*WORKING DATA:*
"""

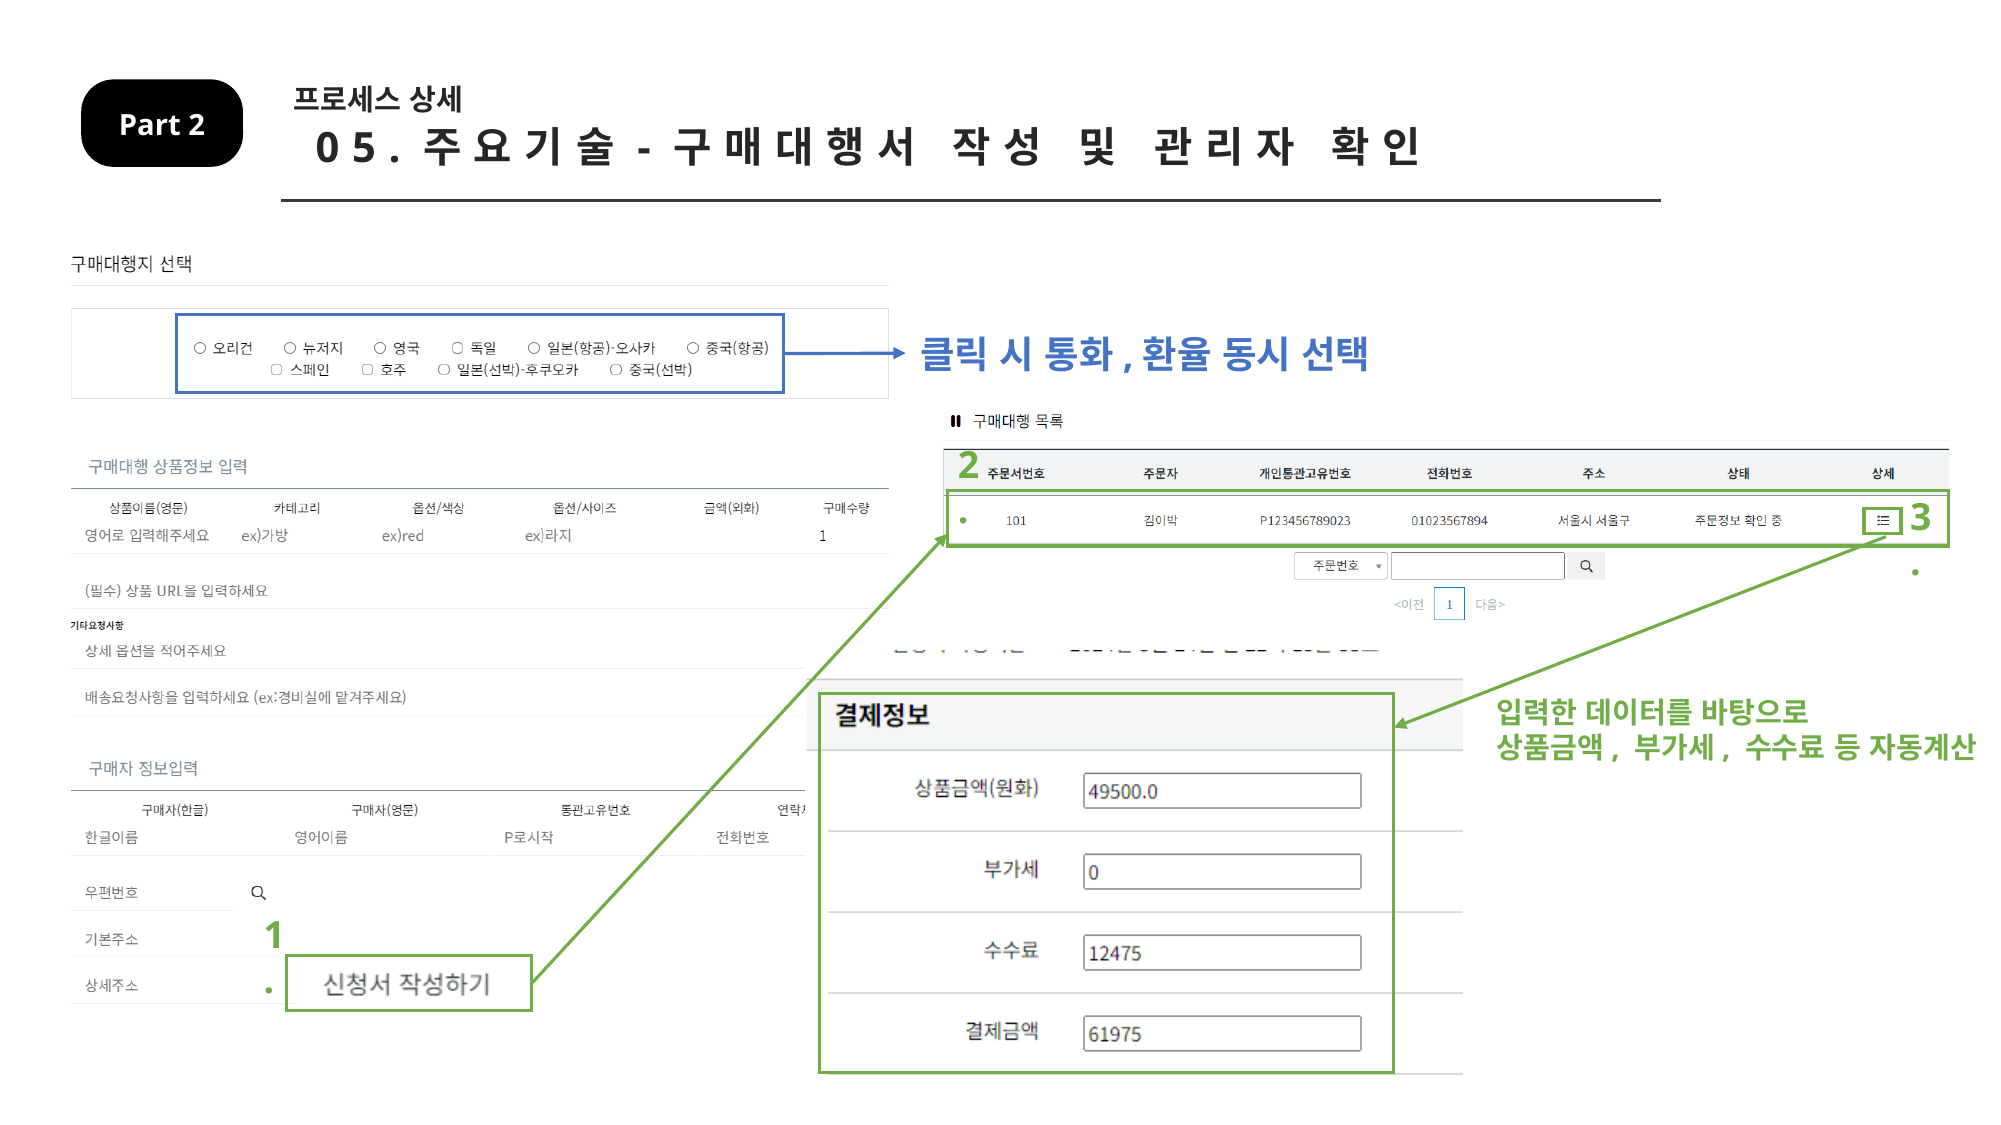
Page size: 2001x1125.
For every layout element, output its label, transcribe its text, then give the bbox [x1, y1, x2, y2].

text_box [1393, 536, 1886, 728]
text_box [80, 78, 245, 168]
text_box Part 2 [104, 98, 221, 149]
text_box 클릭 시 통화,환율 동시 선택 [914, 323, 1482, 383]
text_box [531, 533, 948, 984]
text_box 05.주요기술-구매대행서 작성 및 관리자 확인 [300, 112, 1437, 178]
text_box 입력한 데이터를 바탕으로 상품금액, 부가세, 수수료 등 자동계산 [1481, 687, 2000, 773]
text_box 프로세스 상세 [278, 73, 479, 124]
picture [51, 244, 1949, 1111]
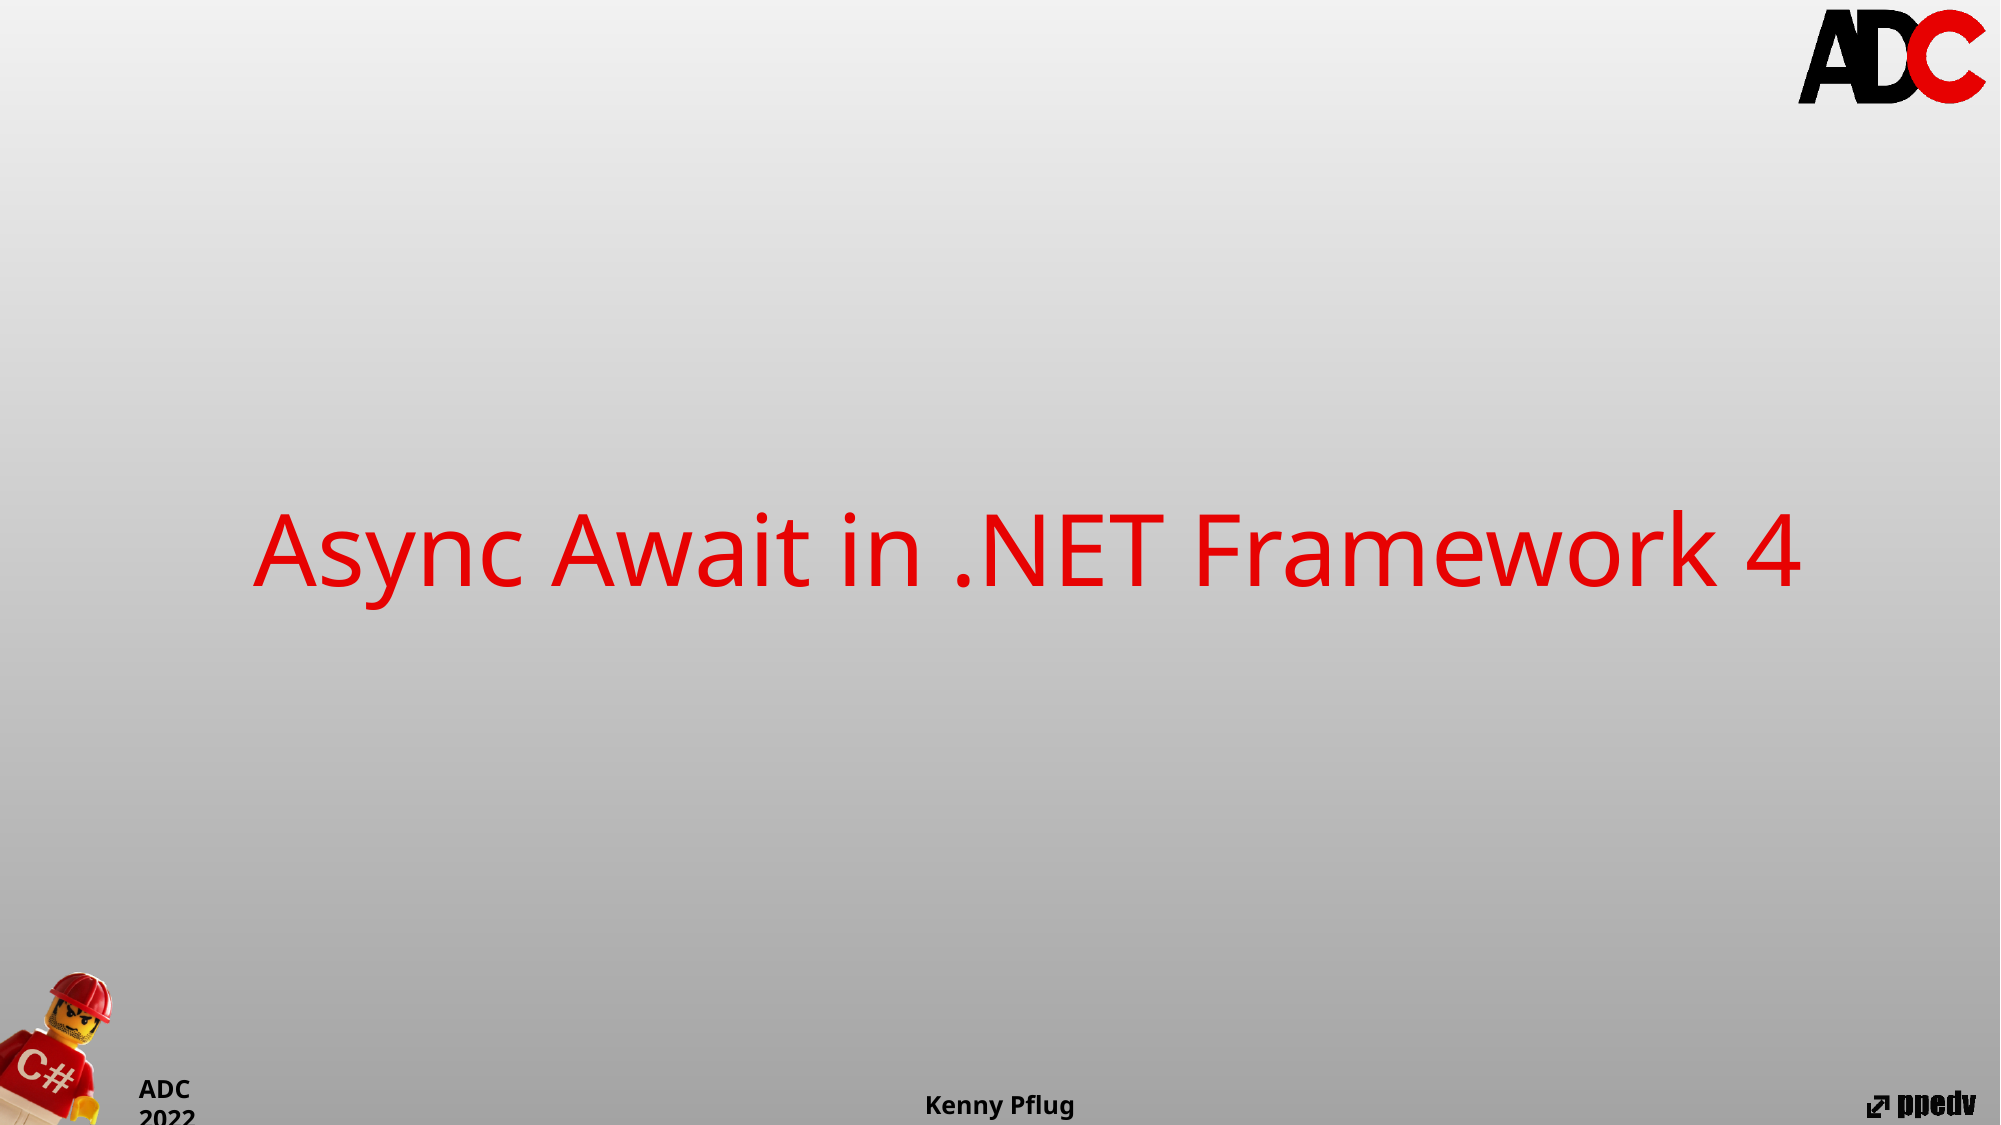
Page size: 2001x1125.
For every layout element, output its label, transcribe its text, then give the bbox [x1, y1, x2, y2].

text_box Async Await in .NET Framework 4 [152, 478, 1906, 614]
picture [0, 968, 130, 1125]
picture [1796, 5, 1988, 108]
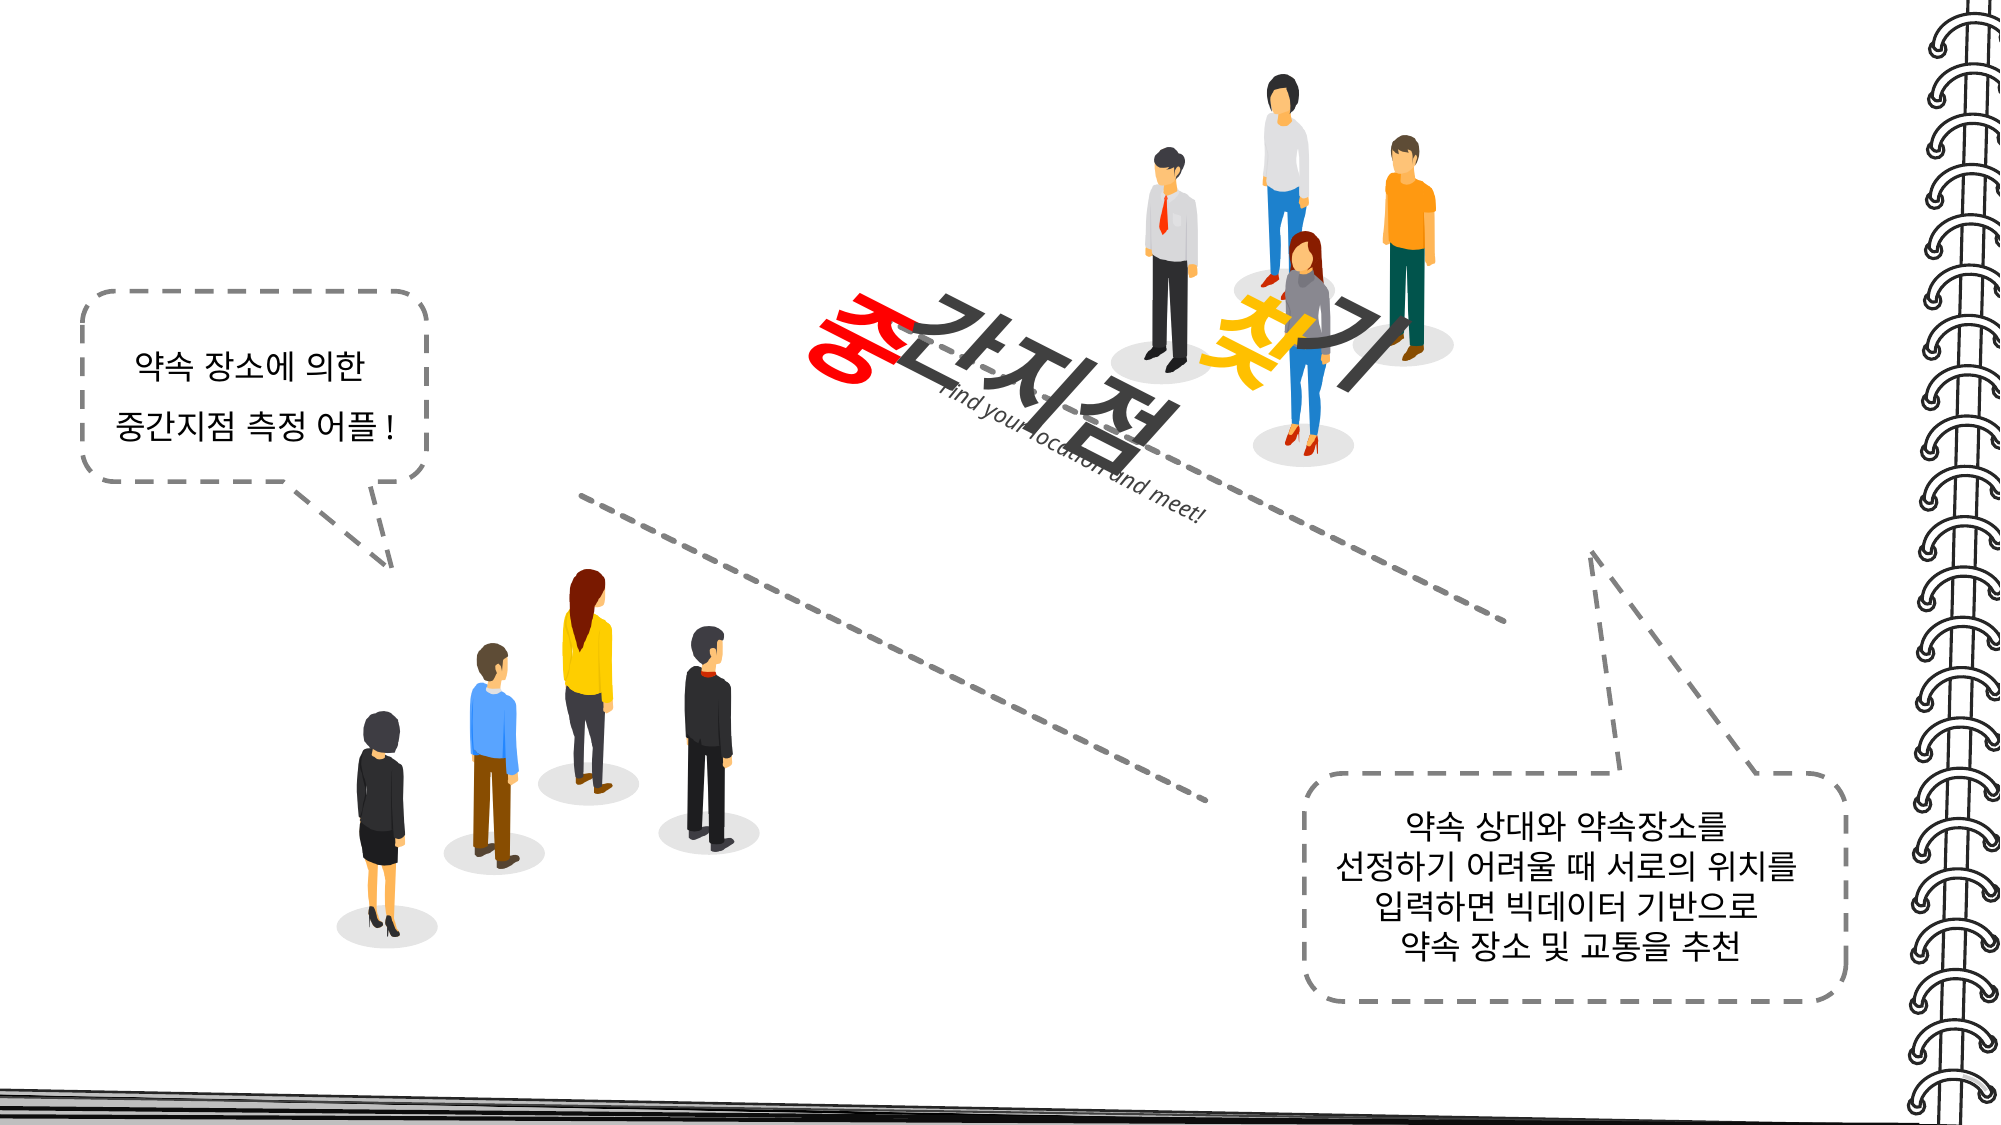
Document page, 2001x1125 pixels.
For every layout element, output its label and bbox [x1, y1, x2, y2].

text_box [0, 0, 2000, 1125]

"""

*WHAT TO PRODUCE:* The reply should consist only of the line containing "For every layout element, output its label and" and all lines after it in the listing above, reproduced exactly.

*RESPONSE TO THIS EXERCISE:*
For every layout element, output its label and bbox [x1, y1, x2, y2].

text_box [0, 0, 2000, 1125]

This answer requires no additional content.